Byron Scott wouldn’t go on record as saying the Lakers will make the playoffs this coming season, but he vowed the team will surprise some of the naysayers.
“I expect us to compete every night,” said Byron Scott on radio Thursday to “The Dan Patrick Show." The Lakers are “going to play a tough, physical brand of basketball and we’re going to play defense.”
Scott, who won three titles as part of the Showtime-era Lakers, was recently hired to replace Mike D’Antoni, who resigned in April. Under D’Antoni, the team gave up 109.2 points a game.

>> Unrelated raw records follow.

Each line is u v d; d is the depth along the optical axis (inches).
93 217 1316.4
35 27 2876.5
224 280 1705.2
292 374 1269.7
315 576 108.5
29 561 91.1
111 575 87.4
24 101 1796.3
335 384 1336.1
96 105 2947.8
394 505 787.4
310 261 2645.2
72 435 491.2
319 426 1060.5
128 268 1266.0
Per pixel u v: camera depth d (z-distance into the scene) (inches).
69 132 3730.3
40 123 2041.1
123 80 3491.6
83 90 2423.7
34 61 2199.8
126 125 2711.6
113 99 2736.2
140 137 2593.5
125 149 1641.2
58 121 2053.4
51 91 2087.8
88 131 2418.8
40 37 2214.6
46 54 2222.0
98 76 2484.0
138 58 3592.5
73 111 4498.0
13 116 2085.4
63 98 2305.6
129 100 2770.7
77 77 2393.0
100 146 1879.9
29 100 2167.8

The Lakers will get Kobe Bryant back after the All-Star sat out all but six games in the 2013-14 season because of knee and Achilles’ injuries.
The team has since added Jeremy Lin, Carlos Boozer, Ed Davis and rookie Julius Randle.
Scott acknowledged that the coming season will be a challenge.
“It’s going to be a tough road for us. We have a lot of work to do,” he said. “I don’t know how good we’re going to be. I’ve got a lot of guys that I don’t really know. I’ve got to get to know these guys and see what makes them tick -- but I’ve got one guy that I do know what makes him tick and that’s a great piece to have.”
If Bryant can return to form, the Lakers may be competitive -- despite hitting age 36 on Aug. 23. As a rookie in the 1996-97 season, Bryant was Scott’s teammate. The two are reuniting 18 years later.
Scott isn’t worried about motivating Bryant.
“I don’t think Kobe needs anybody to motivate him, because he has a pretty keen sense on what he wants to do and how it wants it done,” said Scott. “He has a one-track mind and that’s winning championships.”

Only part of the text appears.